1. How URL parameters map to DuckDuckGo settings and why that matters
DuckDuckGo exposes many search preferences as URL parameters appended to the search URL: the docs and GitHub help pages give the canonical pattern—https://duckduckgo.com/?q=search&kp=-1&kl=us-en—so each option is passed explicitly in the address bar rather than kept only in a cookie [1] [2]. The company notes that the cookies it sets are essentially a mirrored representation of those parameters (the URL uses a “k” prefixed parameter while the cookie uses a different single-letter name; e.g., region appears as kl=ca-en in the URL and as cookie l=ca-en) which explains how URL parameters can fully replace cookie storage for settings [3].
2. Practical ways to avoid cookies using URL parameters
The simplest tactic is to generate a settings URL from DuckDuckGo’s settings page (there’s a “Bookmarklets and settings data” link that shows the settings as a web address), then save that URL as a homepage or bookmark and always start searches from it—DuckDuckGo will respect the parameters in the URL so cookies aren’t necessary to apply those preferences [3]. For browser integration, users can take that URL, append &q=%s (or the equivalent placeholder their browser expects), and register it as a custom search engine so queries inherit the embedded settings without writing persistent cookies (this technique is documented in community answers for Firefox and matches DuckDuckGo’s parameter usage) [5] [1].
3. Examples and syntax to use right away
Concrete examples from DuckDuckGo’s docs show how parameters are placed after the query.
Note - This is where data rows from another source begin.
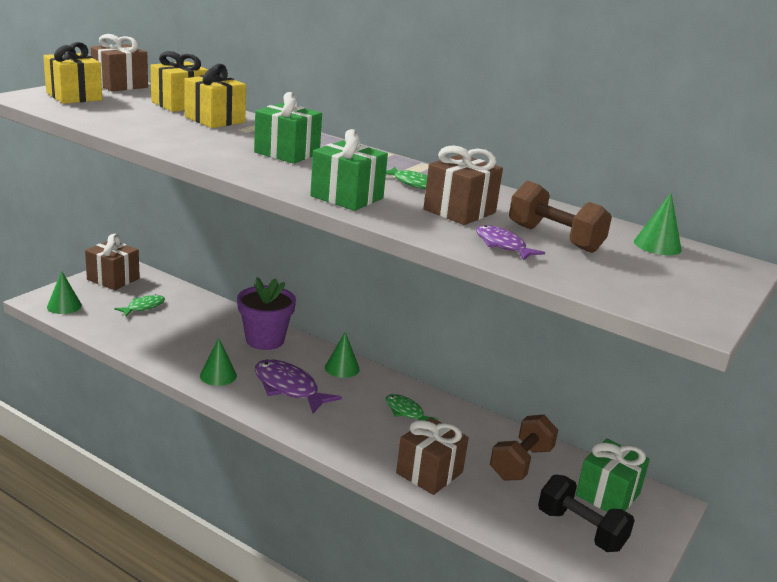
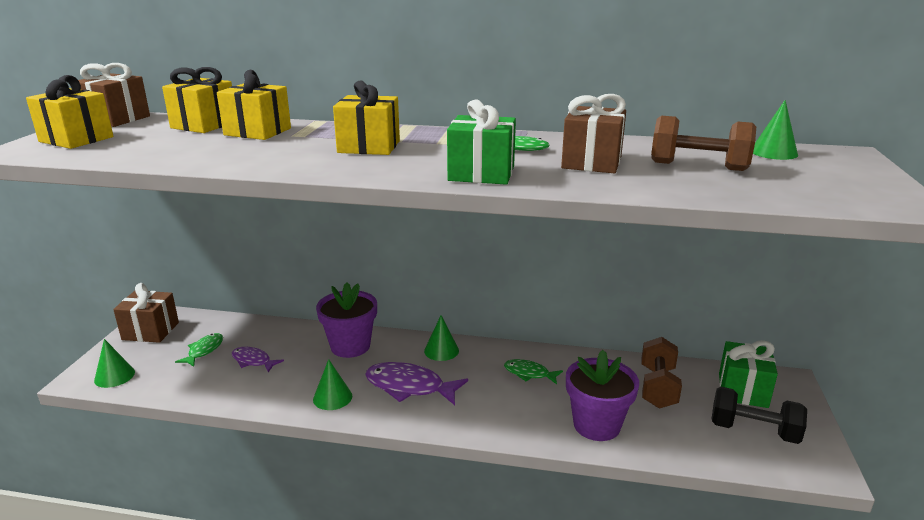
camera: 20 degrees left, 0 degrees up
green gift [254,92,322,164] -> yellow gift [333,80,400,155]
brown gift [396,417,469,495] -> purple flower pot [566,350,639,441]
purple fish [476,225,545,260] -> purple fish moved to [232,347,284,372]

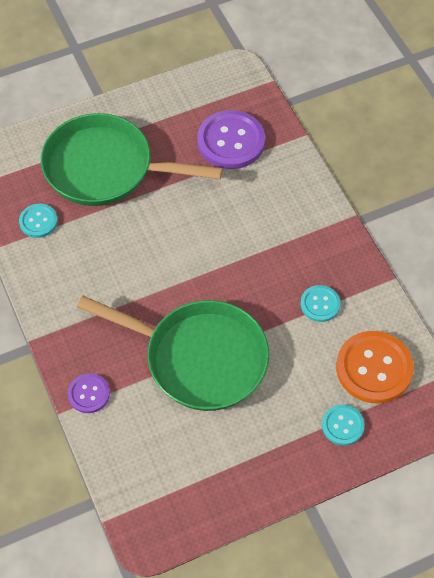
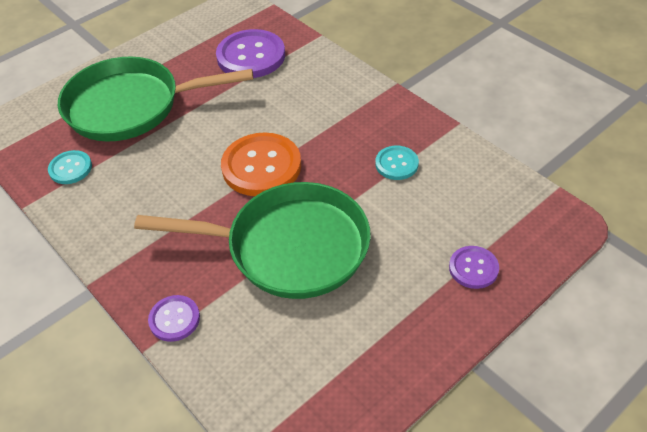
camera: 15 degrees left, 10 degrees down
turquoise button [322,405,365,446] -> purple button [449,246,499,289]
orange button [336,331,414,403] -> orange button moved to [221,133,301,196]

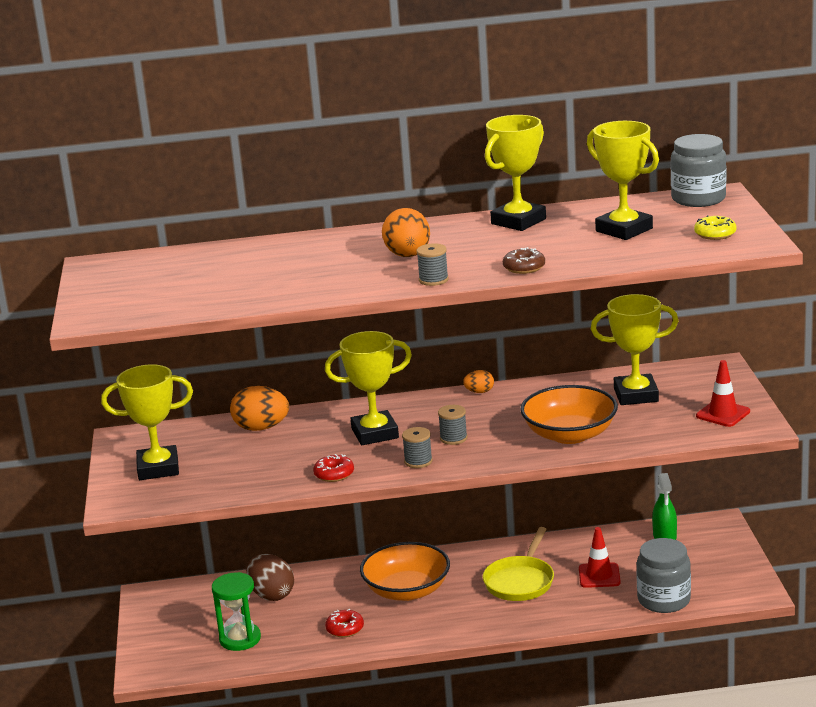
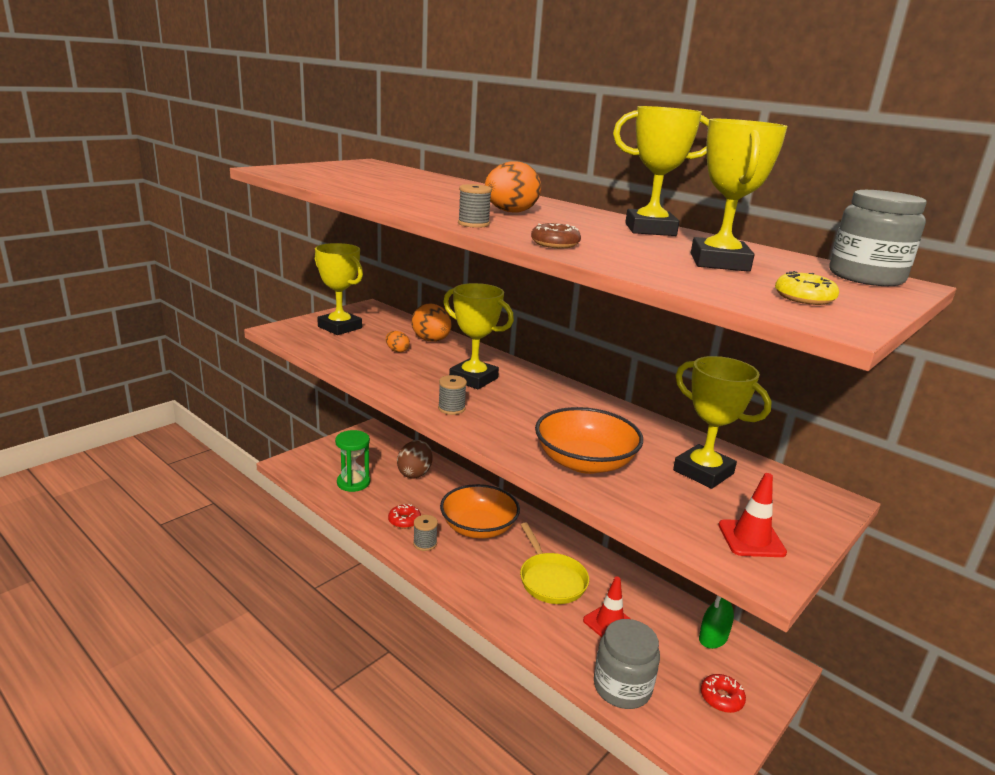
camera: 45 degrees right, 0 degrees up
red donut [313,454,354,482] -> red donut moved to [701,674,746,713]
grey spool [438,405,467,445] -> grey spool moved to [413,515,438,551]
orange egg [463,370,494,393] -> orange egg moved to [386,331,410,353]
yellow pan [483,527,554,601] -> yellow pan turned 90 degrees counterclockwise [520,522,589,604]

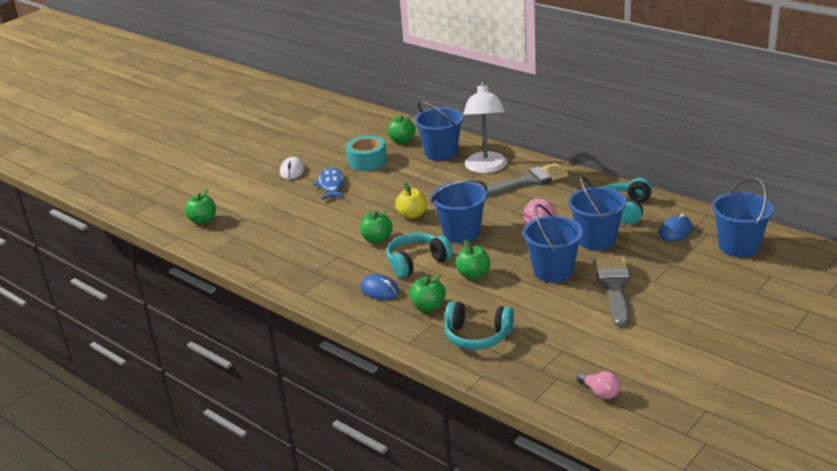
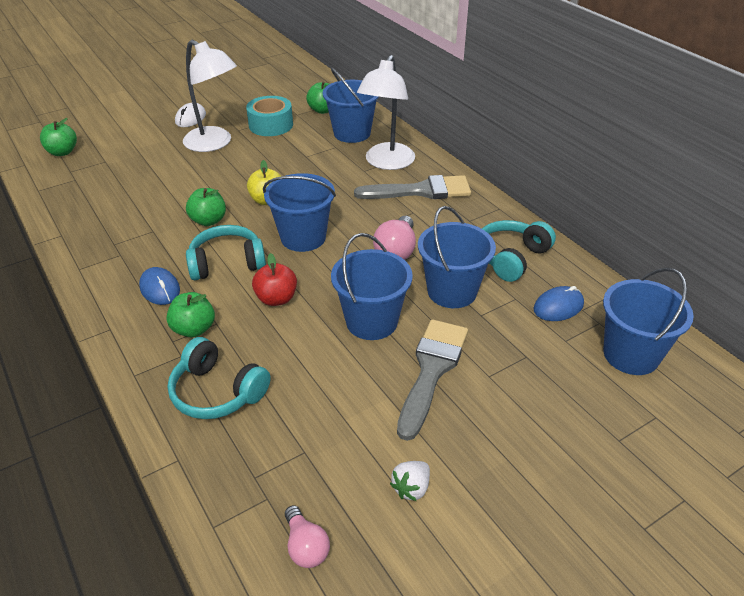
camera: 15 degrees right, 10 degrees up
blue fish [314,167,345,200] -> white lamp [183,40,237,152]
green apple [456,239,490,279] -> red apple [252,253,297,306]
none -> white strawberry [390,461,430,501]

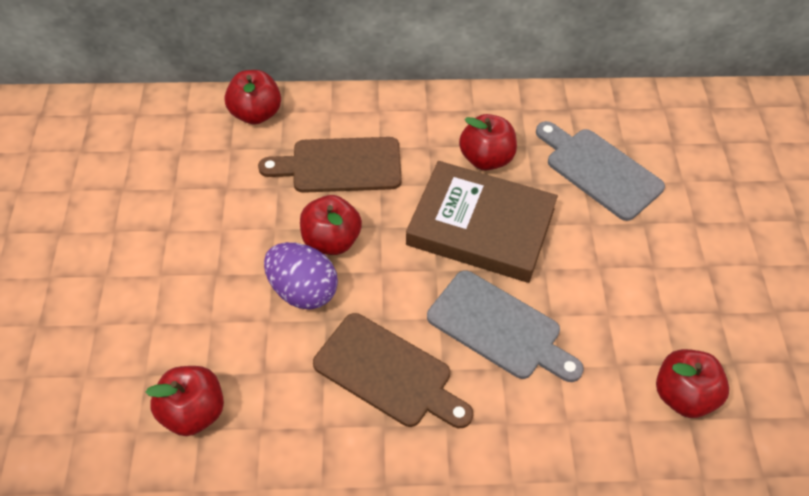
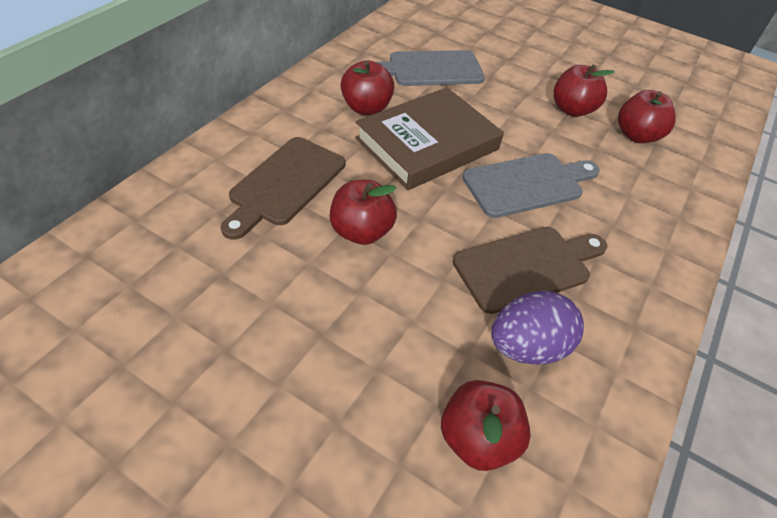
camera: 60 degrees left, 5 degrees down
red apple [224,70,281,125] -> red apple moved to [553,65,615,117]
purple egg [264,242,338,309] -> purple egg moved to [491,291,584,365]

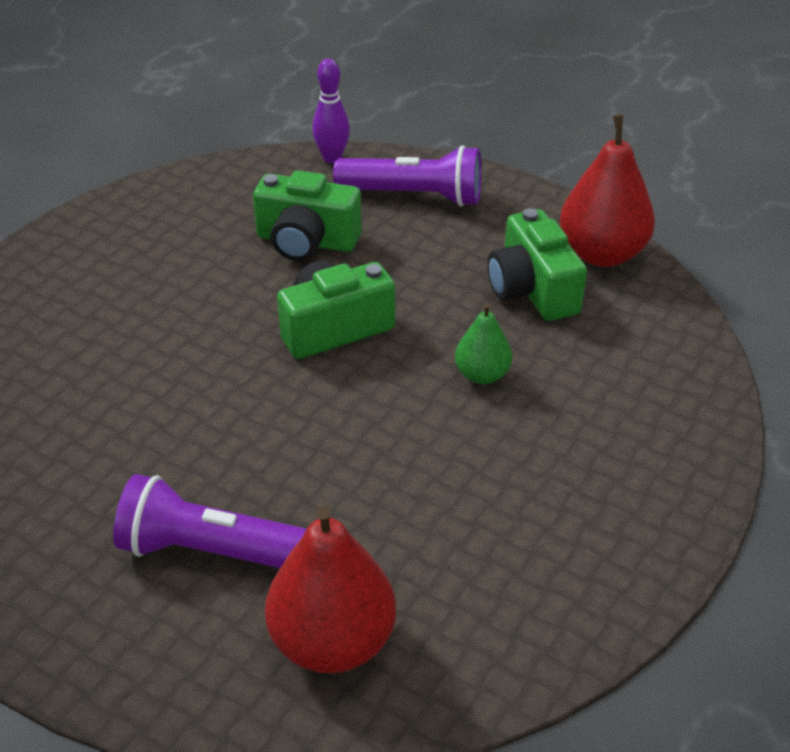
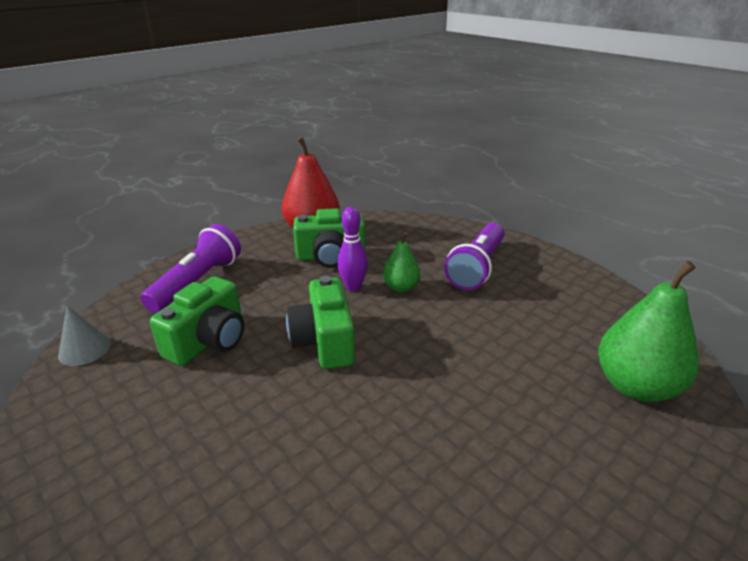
camera: 75 degrees left, 10 degrees down
purple flashlight [113,474,306,568] -> purple flashlight moved to [444,223,504,290]
red pear [265,506,396,674] -> green pear [598,261,699,402]
purple bowling pin [312,59,350,163] -> purple bowling pin moved to [337,207,368,291]
none -> grey cone [58,306,111,366]

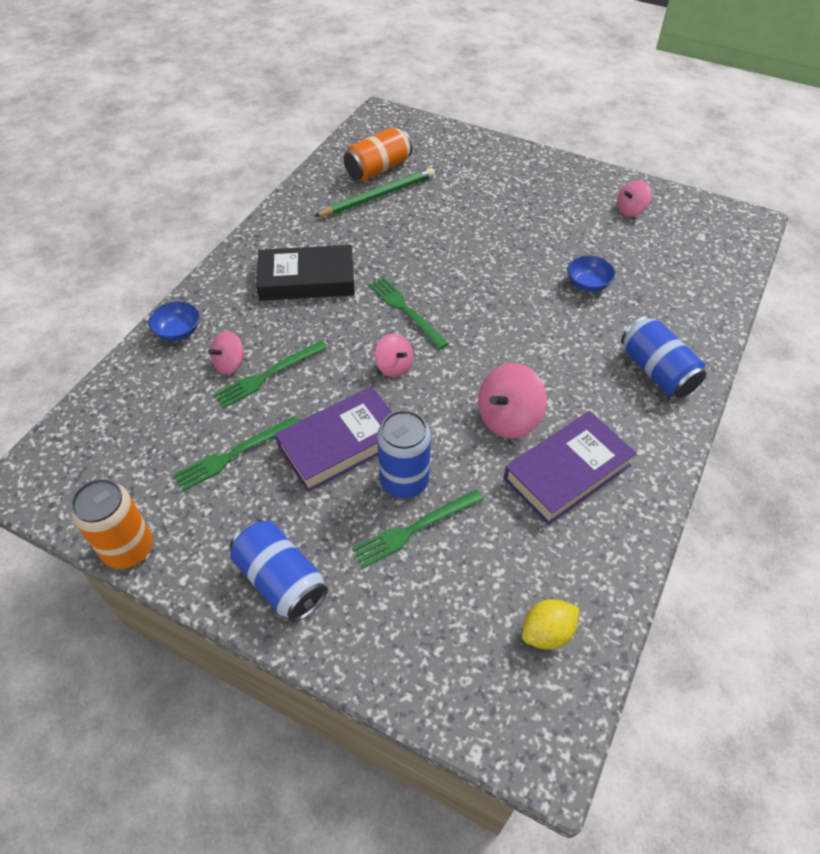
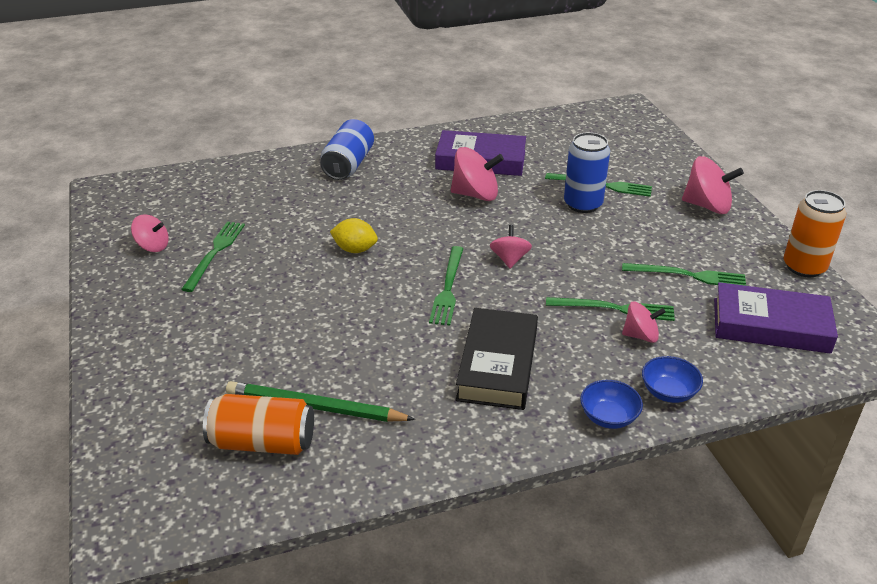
camera: 135 degrees left, 15 degrees down
blue can [230,519,328,622] -> pink spinning top [682,156,744,214]
black book [256,245,355,301] -> black book turned 60 degrees clockwise [456,308,538,410]
purple book [275,386,392,492] -> purple book moved to [714,282,838,354]
yellow lemon [522,599,579,650] -> yellow lemon moved to [330,218,378,253]
blue bowl [567,255,615,292] -> blue bowl moved to [580,380,643,429]
none -> green fork [181,221,245,292]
For instance, a search URL that forces U.S. English and a specific safe‑search setting might look like: https://duckduckgo.com/?q=search&kl=us-en&kp=-1 [1] [2]. Embedding that full URL as a bookmark or homepage, or wiring it into the browser’s custom search template with &q=%s, causes new searches to carry those preferences in the address bar rather than relying on any stored cookie [5] [3].
4. Limitations, privacy context, and alternate views
DuckDuckGo’s documentation is explicit that cookies used for settings are non‑personal and optional—intended only to store anonymous preferences—so the URL‑parameter approach is an alternative for those who want to avoid any cookie storage; other guides echo that claim and add Cloud Save as a sync option for users willing to store settings in the cloud [4] [3]. Some third‑party coverage and guides have overstated that DuckDuckGo “doesn’t store cookies” entirely; the company actually uses first‑party cookies for settings while offering URL parameters and Cloud Save as cookie‑free options, so readers should treat blanket “no cookies” headlines as oversimplifications [6] [3].
5. Operational caveats and recommended workflow
URL parameters persist only as long as the link is used to initiate searches—if a user navigates away and returns via a different path, or if a device or browser is changed, the parameters won’t magically reapply unless the bookmark/homepage or custom search template is used again; DuckDuckGo warns that if settings keep getting cleared it’s often because cookies are being purged or the user is switching devices, and suggests either making an exception to preserve duckduckgo.com cookies or using the URL/bookmarklet method to avoid cookies entirely [3]. For users who want both convenience and cookie avoidance, the pragmatic flow is: build the parameterized URL via DuckDuckGo’s settings export, save it as the browser’s default search URL with &q=%s, and optionally use Cloud Save if cross‑device persistence is desired [3] [5] [4].